## [YOUR TASK]
A verbatim transcript of the data that follows, free of images, is the expected result.
*** Opening PROVIDED INFORMATION ***
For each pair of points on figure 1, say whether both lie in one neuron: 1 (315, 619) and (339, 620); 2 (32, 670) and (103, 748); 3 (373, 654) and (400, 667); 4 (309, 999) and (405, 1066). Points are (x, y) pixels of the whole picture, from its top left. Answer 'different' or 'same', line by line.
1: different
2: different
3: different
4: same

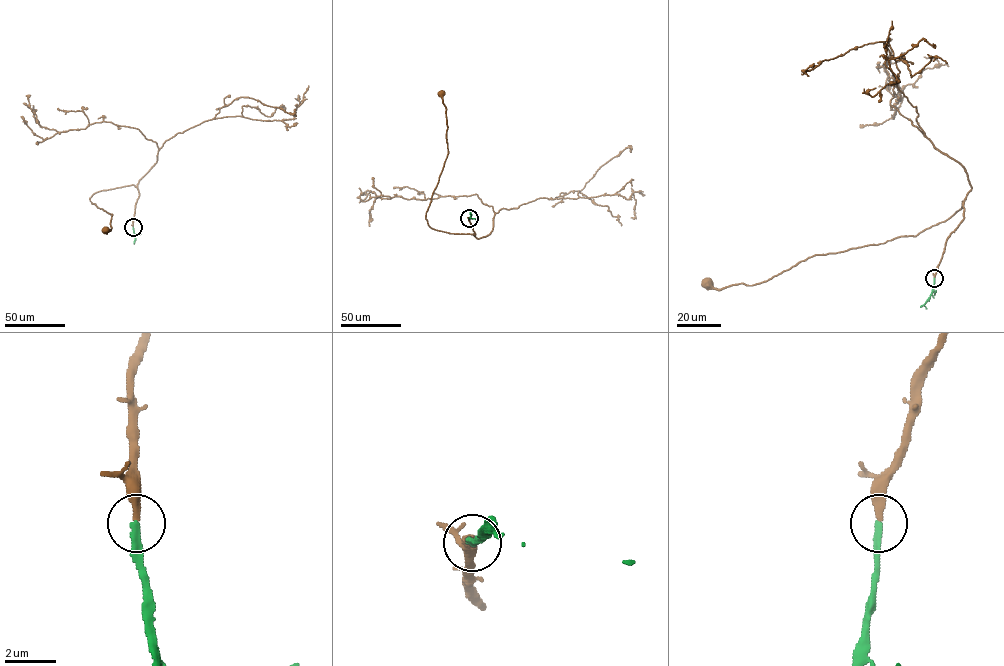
*** Closing PROVIDED INFORMATION ***
## [RESULT OF THE EXERCISE]
For each pair of points on figure 1, say whether both lie in one neuron: 1 (315, 619) and (339, 620); 2 (32, 670) and (103, 748); 3 (373, 654) and (400, 667); 4 (309, 999) and (405, 1066). Points are (x, y) pixels of the whole picture, from its top left. Answer 'different' or 'same', line by line.
1: different
2: different
3: different
4: same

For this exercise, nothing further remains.